Fayette:  AE was tasked to prepare a study on the process of phasing out our use of coal energy and to present that report by the end of this month.  It is imperative that this study provide Austin with detailed information for all possibilities, including retiring the Fayette plant units that Austin owns together with the LCRA.  Simply selling our part of the plant so that those units continue to operate and create carbon emissions, just not Austin’s carbon emissions, does not make any ecological sense.  We need to retire those units to remove those carbon emissions entirely.   Retiring units that we co-own with the LCRA will not be an easy task, obviously.  But given the magnitude of the problem of climate change as well as the additional local environmental impacts of burning coal (even the “cleanest” coal), retiring is the only responsible action Austin can take.



Generation Plans: In the generation plans, AE needs to put more emphasis on solar energy.  They should not be adding generation from gas (800 MW) and reducing generation from solar (from the 400 MW goal Council decided on to only 200 MW).

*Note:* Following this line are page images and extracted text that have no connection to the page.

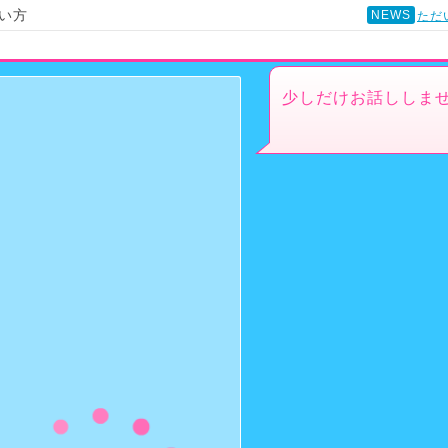
い方
NEWS
ただ
少しだけお話ししま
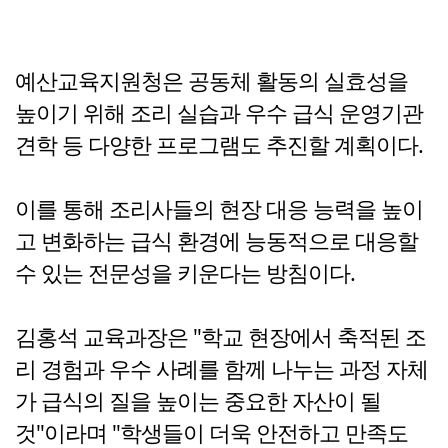
예산교육지원청은 공동체 활동의 실효성을
높이기 위해 조리 실습과 우수 급식 운영기관
견학 등 다양한 프로그램도 추진할 계획이다.
이를 통해 조리사들의 현장 대응 능력을 높이
고 변화하는 급식 환경에 능동적으로 대응할
수 있는 전문성을 키운다는 방침이다.
김홍석 교육과장은 "학교 현장에서 축적된 조
리 경험과 우수 사례를 함께 나누는 과정 자체
가 급식의 질을 높이는 중요한 자산이 될
것"이라며 "학생들이 더욱 안전하고 만족도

While gas obviously creates less carbon than coal, it has other known and unknown costs, including that fracking requires the use and contamination of water, releases methane (another contributor to global warming), and creates conditions for earthquakes (reported on just this morning on KUT’s State Impact, Texas).  Renewables are smarter for the environment.


GreenChoice:  AE’s plans for GreenChoice do great harm to what has been a truly forward-looking and valuable program.  GreenChoice allowed people see a direct connection between their electricity bill and renewable energy, and it allowed for the possibility of economic rewards down the road.  By making this choice for electricity from renewables, AE customers could actively encourage renewable energy production by investing directly in renewables when they paid their electricity bills.  And though they paid a higher cost, they could look forward to a lower cost as renewable production increases and prices fall.  GreenChoice was a good investment for the environment and a good investment economically for the AE customer.   However, under the proposed changes, as I understand them, customers will no longer perceive their purchase to be linked to renewable energy directly.  Rather, the one-cent charge tied to the cost of fossil-fuel-generated energy will create the perception that GreenChoice customers are simply contributing to AE’s general budget.  And they will no longer have an economic incentive for choosing GreenChoice.  The price for supporting renewable production will always be higher for the customer, and most absurdly, will always be tied to the cost of fossil fuels.  These are not smart changes for Austin to make to the GreenChoice program.  These changes will not help us meet and exceed Austin's goal to obtain 35% of our energy from renewable sources.



As you consider AE’s proposals, thank you for keeping in mind the urgent issue of mitigating climate change.  As you know, we need to do everything we can now, while we can still make a difference, to avoid the worst possible impacts of climate change.  Austin and this City Council have been leaders in this effort.  Please continue to be.  Thank you for your time.